▸ EXCERPTED DATA:

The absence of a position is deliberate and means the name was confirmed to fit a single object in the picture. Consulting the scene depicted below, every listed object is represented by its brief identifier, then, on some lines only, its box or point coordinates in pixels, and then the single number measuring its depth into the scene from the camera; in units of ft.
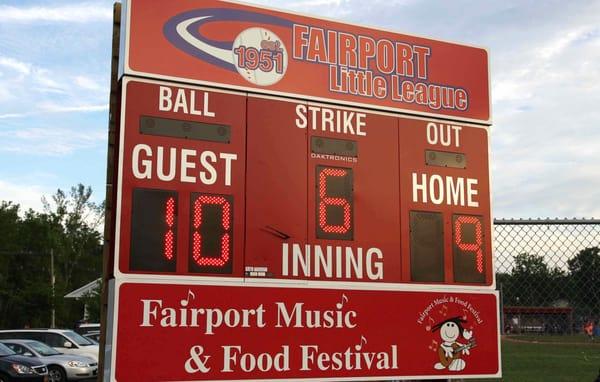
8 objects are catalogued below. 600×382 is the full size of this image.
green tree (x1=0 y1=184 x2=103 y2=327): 157.99
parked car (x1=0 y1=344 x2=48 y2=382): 52.24
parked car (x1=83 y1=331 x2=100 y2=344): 83.64
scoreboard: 17.72
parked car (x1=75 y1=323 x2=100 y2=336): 94.11
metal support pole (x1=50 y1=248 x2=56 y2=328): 151.83
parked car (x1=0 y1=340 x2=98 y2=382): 59.11
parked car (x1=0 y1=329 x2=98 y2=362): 65.46
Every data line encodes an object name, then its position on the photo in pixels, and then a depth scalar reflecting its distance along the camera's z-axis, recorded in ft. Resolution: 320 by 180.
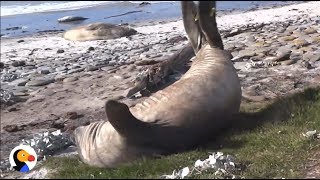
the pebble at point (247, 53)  36.49
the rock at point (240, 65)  33.86
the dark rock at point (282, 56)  34.09
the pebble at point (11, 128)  25.61
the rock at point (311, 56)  33.10
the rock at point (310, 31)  42.10
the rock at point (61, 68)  39.74
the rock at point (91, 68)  38.73
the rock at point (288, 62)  33.27
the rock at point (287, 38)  40.60
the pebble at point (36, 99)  31.37
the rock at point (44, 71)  39.14
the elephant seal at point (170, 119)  19.58
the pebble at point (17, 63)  42.77
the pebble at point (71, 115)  27.30
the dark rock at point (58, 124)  25.91
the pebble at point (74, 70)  38.65
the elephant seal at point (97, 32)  53.57
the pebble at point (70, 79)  35.68
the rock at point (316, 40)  38.07
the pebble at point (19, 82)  35.96
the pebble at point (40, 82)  35.55
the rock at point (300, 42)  37.46
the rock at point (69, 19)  74.43
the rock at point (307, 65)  31.70
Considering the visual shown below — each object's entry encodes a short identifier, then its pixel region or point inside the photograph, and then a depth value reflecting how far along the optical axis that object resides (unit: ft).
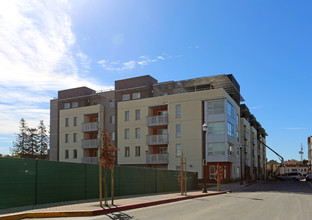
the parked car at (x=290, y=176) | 218.79
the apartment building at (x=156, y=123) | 143.13
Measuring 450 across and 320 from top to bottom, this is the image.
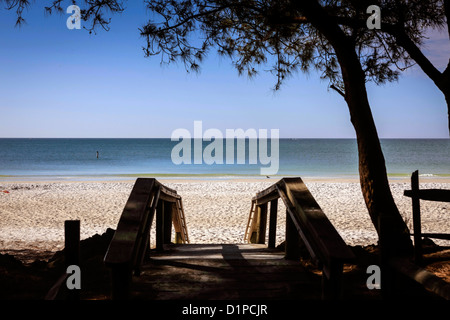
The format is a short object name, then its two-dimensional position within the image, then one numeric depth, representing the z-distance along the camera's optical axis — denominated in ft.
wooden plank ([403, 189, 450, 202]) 13.20
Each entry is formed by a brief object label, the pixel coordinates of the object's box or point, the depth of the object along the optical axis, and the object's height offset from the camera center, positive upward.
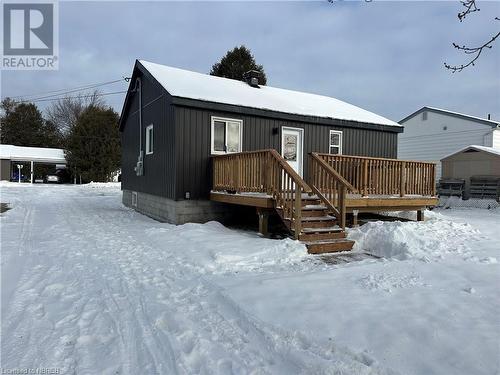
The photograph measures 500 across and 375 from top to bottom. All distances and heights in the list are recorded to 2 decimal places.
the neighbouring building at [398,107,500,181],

▸ TASK GOAL:
In the listing above, locate each line with "pixels" and copy it.

▸ ANSWER TO THIS EXERCISE:
The absence of a position is deliberate and means the name was confirmed to fit a single object in the picture. Consulting the scene depicted below, every listed object is represented by its brief identifier, then, on some lines only, its box or point coordinates in pixels, and then the single number measuring its depth into the scene from the camera; in units of ft.
Every data line encodes an object name, then its position on the photo in pixels, and then a depth scalar reflecting its distance along the camera's z-axis, recorded in ft. Resolution: 320 by 180.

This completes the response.